L'abandon des digues à la mer sur neuf kilomètres a permis d'économiser 13 à 17 millions d'euros d'investissements pour leur reconstruction, 7 à 24 millions d'euros pour l'aménagement des digues en épi, et au moins 800.000 euros par an de maintenance. Les investissements se concentrent sur la maintenance de la digue à l'intérieur des terres, d'un linéaire de 16 km. L'estimation de la valeur globale des zones humides côtières peut atteindre 160.000 euros par hectares par an sur la base de la prise en compte du stockage de carbone, de la protection côtière, de la vitalité des poissons et de l'amélioration de la qualité de l'eau.

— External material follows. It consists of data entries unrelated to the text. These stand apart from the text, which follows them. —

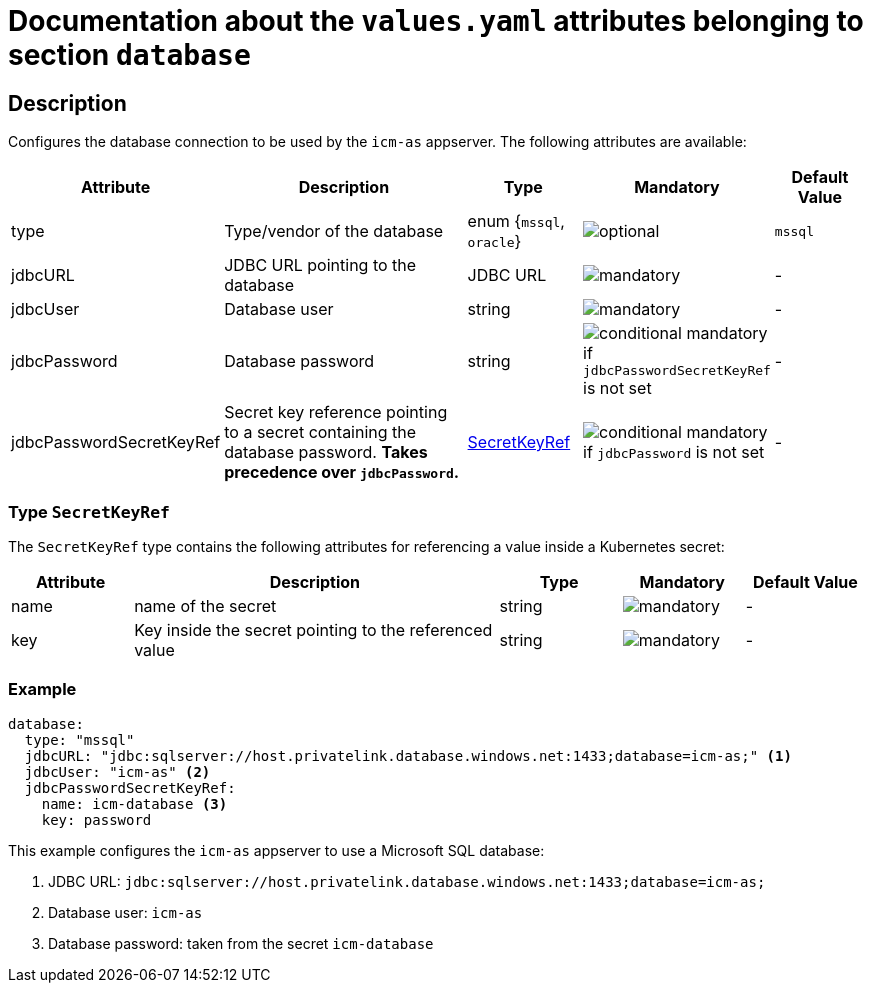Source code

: = Documentation about the `values.yaml` attributes belonging to section `database`

:icons: font

:mandatory: image:../images/mandatory.webp[]
:optional: image:../images/optional.webp[]
:conditional: image:../images/conditional.webp[]

== Description

Configures the database connection to be used by the `icm-as` appserver. The following attributes are available:

[cols="1,3,1,1,1",options="header"]
|===
|Attribute |Description |Type |Mandatory |Default Value
|type|Type/vendor of the database|enum {`mssql`, `oracle`}|{optional}|`mssql`
|jdbcURL|JDBC URL pointing to the database|JDBC URL|{mandatory}|-
|jdbcUser|Database user|string|{mandatory}|-
|jdbcPassword|Database password|string|{conditional} mandatory if `jdbcPasswordSecretKeyRef` is not set |-
|jdbcPasswordSecretKeyRef|Secret key reference pointing to a secret containing the database password. *Takes precedence over `jdbcPassword`.* |<<_secretKeyRef,SecretKeyRef>>|{conditional} mandatory if `jdbcPassword` is not set |-
|===

[#_secretKeyRef]
=== Type `SecretKeyRef`

The `SecretKeyRef` type contains the following attributes for referencing a value inside a Kubernetes secret:

[cols="1,3,1,1,1",options="header"]
|===
|Attribute |Description |Type |Mandatory |Default Value
|name|name of the secret|string|{mandatory}|-
|key|Key inside the secret pointing to the referenced value|string|{mandatory}|-
|===

=== Example

[source,yaml]
----
database:
  type: "mssql"
  jdbcURL: "jdbc:sqlserver://host.privatelink.database.windows.net:1433;database=icm-as;" <1>
  jdbcUser: "icm-as" <2>
  jdbcPasswordSecretKeyRef:
    name: icm-database <3>
    key: password
----
This example configures the `icm-as` appserver to use a Microsoft SQL database:

<1> JDBC URL: `jdbc:sqlserver://host.privatelink.database.windows.net:1433;database=icm-as;`
<2> Database user: `icm-as`
<3> Database password: taken from the secret `icm-database`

Le bilan est plutôt favorable. La dislocation progressive des digues côtières entraîne la recolonisation du rivage par le sable et une nouvelle topographie des plages. La dé-compartimentation des lagons permet une meilleure circulation de l'eau, la baisse de la salinité contribue à restaurer les lieux de reproduction des poissons, la restauration du cycle naturel de l'eau (submersion en hiver, sécheresse en été) ouvre la voie au retour des salicornes, des plantes de marais et de la végétation aquatique ainsi que la réapparition d'une espèce en danger telle que l'anguille européenne. La réapparition de nombreuses espèces d'oiseaux s'explique également par la réduction de la salinité du site.